::: Lesetext
Nicht mehr im Entwurf enthalten ist die Forderung, ein Unternehmensstrafrecht einzuführen, das in Deutschland politisch kaum mehrheitsfähig wäre. Auch von einem neuen internationalen Gerichtshof, vor dem Opfer von Menschenrechtsverstößen Unternehmen und Staaten verklagen könnten, ist keine Rede mehr. Dafür sieht der Vertragsentwurf jetzt vor, dass Staaten Bestimmungen aus Freihandelsabkommen Vorrang vor Menschenrechtsnormen einräumen können.
::::::
::: Inhalt des Datensatzes
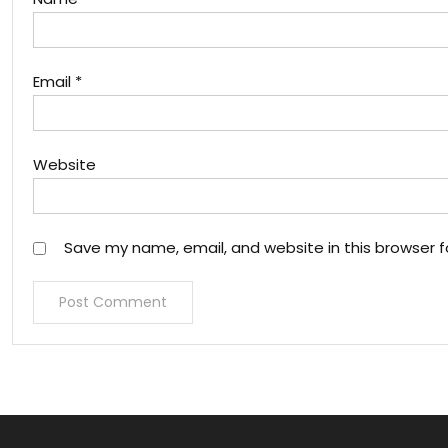
Email
*
Website
Save my name, email, and website in this browser f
::::::
> [Aufgabenstellung]:
Schreiben Sie aus dem Lesetext zum Vertragsentwurf die Stelle wortgetreu ab, die mit „Nicht mehr im“ beginnt und sich bis „Menschenrechtsnormen einräumen können.“ fortsetzt.

> [Antwort zur Aufgabe]:
Nicht mehr im Entwurf enthalten ist die Forderung, ein Unternehmensstrafrecht einzuführen, das in Deutschland politisch kaum mehrheitsfähig wäre. Auch von einem neuen internationalen Gerichtshof, vor dem Opfer von Menschenrechtsverstößen Unternehmen und Staaten verklagen könnten, ist keine Rede mehr. Dafür sieht der Vertragsentwurf jetzt vor, dass Staaten Bestimmungen aus Freihandelsabkommen Vorrang vor Menschenrechtsnormen einräumen können.